» WORK TASK
Write out all the data verbatim. Skip images.

» DATA SHOWN
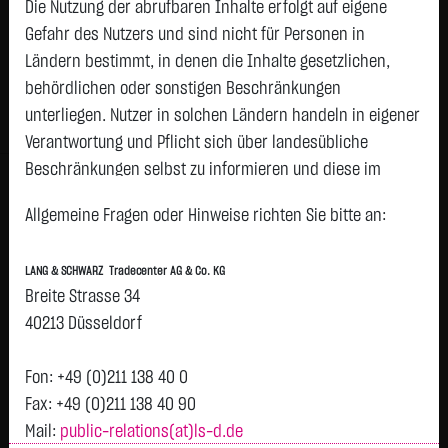
1,5000
€
-
0,00 %
Die Nutzung der abrufbaren Inhalte erfolgt auf eigene
08.08. 12:58
Gefahr des Nutzers und sind nicht für Personen in
Ländern bestimmt, in denen die Inhalte gesetzlichen,
Geld
Brief
behördlichen oder sonstigen Beschränkungen
1,4500
€
1,5500
€
unterliegen. Nutzer in solchen Ländern handeln in eigener
Stück:
25.000
Stück:
25.000
Verantwortung und Pflicht sich über landesübliche
Beschränkungen selbst zu informieren und diese im
Intraday
1 Monat
6 Monate
1 Jahr
3 Jahre
Alles
erforderlichen Umfang zu beachten. Namentlich
Allgemeine Fragen oder Hinweise richten Sie bitte an:
gekennzeichnete Beiträge geben die Meinung des
jeweiligen Autors und nicht immer die Meinung der LANG &
LANG & SCHWARZ Tradecenter AG & Co. KG
SCHWARZ Tradecenter AG & Co. KG wieder.
Breite Strasse 34
Verfügbarkeit der Website:
40213 Düsseldorf
H
Die Lang & Schwarz TradeCenter AG & Co. KG wird sich
1,5
Vortag 1,500
bemühen, den Dienst möglichst unterbrechungsfrei zum
Fon: +49 (0)211 138 40 0
T
Abruf anzubieten. Auch bei aller Sorgfalt können aber
Fax: +49 (0)211 138 40 90
Ausfallzeiten nicht ausgeschlossen werden. Die LANG &
Mail:
public-relations(at)ls-d.de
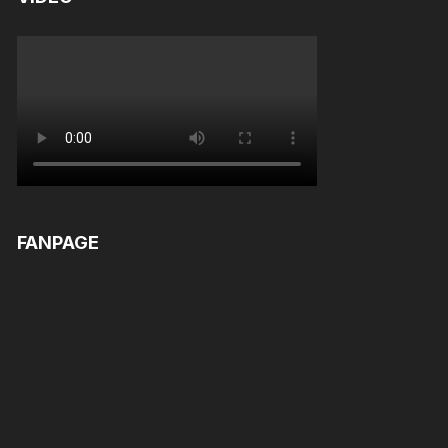
FANPAGE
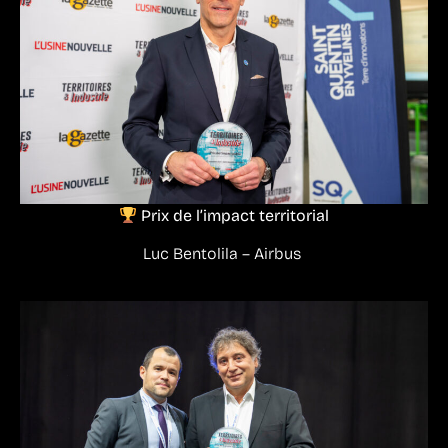
Prix de l’impact territorial
Luc Bentolila – Airbus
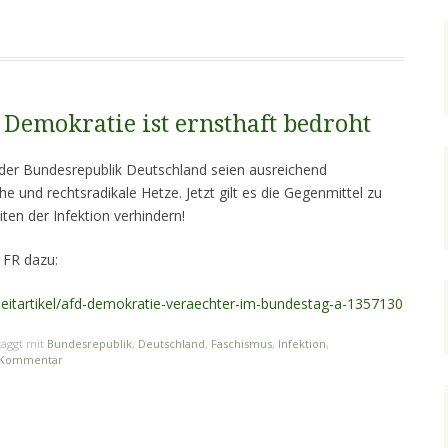
 Demokratie ist ernsthaft bedroht
 der Bundesrepublik Deutschland seien ausreichend
he und rechtsradikale Hetze. Jetzt gilt es die Gegenmittel zu
iten der Infektion verhindern!
r FR dazu:
/leitartikel/afd-demokratie-veraechter-im-bundestag-a-1357130
aggt mit
Bundesrepublik
,
Deutschland
,
Faschismus
,
Infektion
,
n Kommentar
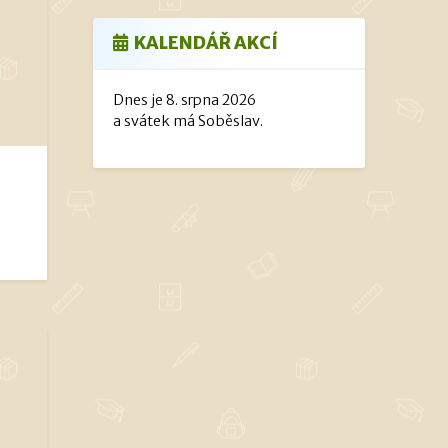
KALENDÁŘ AKCÍ
Dnes je 8. srpna 2026
a svátek má Soběslav.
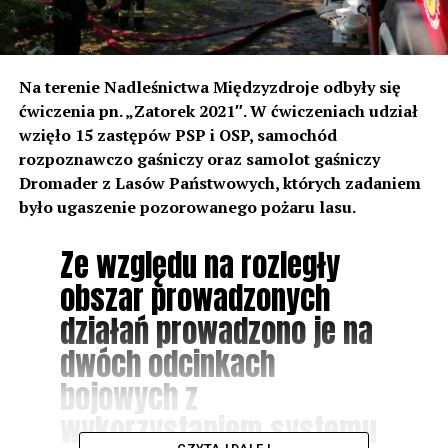
Na terenie Nadleśnictwa Międzyzdroje odbyły się
ćwiczenia pn. „Zatorek 2021″. W ćwiczeniach udział
wzięło 15 zastępów PSP i OSP, samochód
rozpoznawczo gaśniczy oraz samolot gaśniczy
Dromader z Lasów Państwowych, których zadaniem
było ugaszenie pozorowanego pożaru lasu.
Ze względu na rozległy
obszar prowadzonych
działań prowadzono je na
dwóch odcinkach
bojowych z
wykorzystaniem systemu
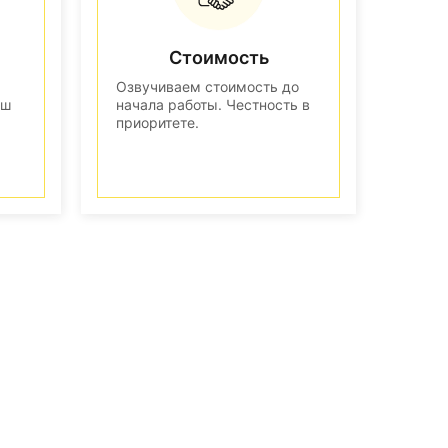
Стоимость
Озвучиваем стоимость до
аш
начала работы. Честность в
приоритете.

» TASK RESULT
1,5000
€
-
0,00 %
Die Nutzung der abrufbaren Inhalte erfolgt auf eigene
08.08. 12:58
Gefahr des Nutzers und sind nicht für Personen in
Ländern bestimmt, in denen die Inhalte gesetzlichen,
Geld
Brief
behördlichen oder sonstigen Beschränkungen
1,4500
€
1,5500
€
unterliegen. Nutzer in solchen Ländern handeln in eigener
Stück:
25.000
Stück:
25.000
Verantwortung und Pflicht sich über landesübliche
Beschränkungen selbst zu informieren und diese im
Intraday
1 Monat
6 Monate
1 Jahr
3 Jahre
Alles
erforderlichen Umfang zu beachten. Namentlich
Allgemeine Fragen oder Hinweise richten Sie bitte an:
gekennzeichnete Beiträge geben die Meinung des
jeweiligen Autors und nicht immer die Meinung der LANG &
LANG & SCHWARZ Tradecenter AG & Co. KG
SCHWARZ Tradecenter AG & Co. KG wieder.
Breite Strasse 34
Verfügbarkeit der Website:
40213 Düsseldorf
H
Die Lang & Schwarz TradeCenter AG & Co. KG wird sich
1,5
Vortag 1,500
bemühen, den Dienst möglichst unterbrechungsfrei zum
Fon: +49 (0)211 138 40 0
T
Abruf anzubieten. Auch bei aller Sorgfalt können aber
Fax: +49 (0)211 138 40 90
Ausfallzeiten nicht ausgeschlossen werden. Die LANG &
Mail:
public-relations(at)ls-d.de
FANPAGE
Prix de l’impact territorial
Luc Bentolila – Airbus
 Demokratie ist ernsthaft bedroht
 der Bundesrepublik Deutschland seien ausreichend
he und rechtsradikale Hetze. Jetzt gilt es die Gegenmittel zu
iten der Infektion verhindern!
r FR dazu:
/leitartikel/afd-demokratie-veraechter-im-bundestag-a-1357130
aggt mit
Bundesrepublik
,
Deutschland
,
Faschismus
,
Infektion
,
n Kommentar
KALENDÁŘ AKCÍ
Dnes je 8. srpna 2026
a svátek má Soběslav.
Na terenie Nadleśnictwa Międzyzdroje odbyły się
ćwiczenia pn. „Zatorek 2021″. W ćwiczeniach udział
wzięło 15 zastępów PSP i OSP, samochód
rozpoznawczo gaśniczy oraz samolot gaśniczy
Dromader z Lasów Państwowych, których zadaniem
było ugaszenie pozorowanego pożaru lasu.
Ze względu na rozległy
obszar prowadzonych
działań prowadzono je na
dwóch odcinkach
bojowych z
wykorzystaniem systemu
Стоимость
Озвучиваем стоимость до
аш
начала работы. Честность в
приоритете.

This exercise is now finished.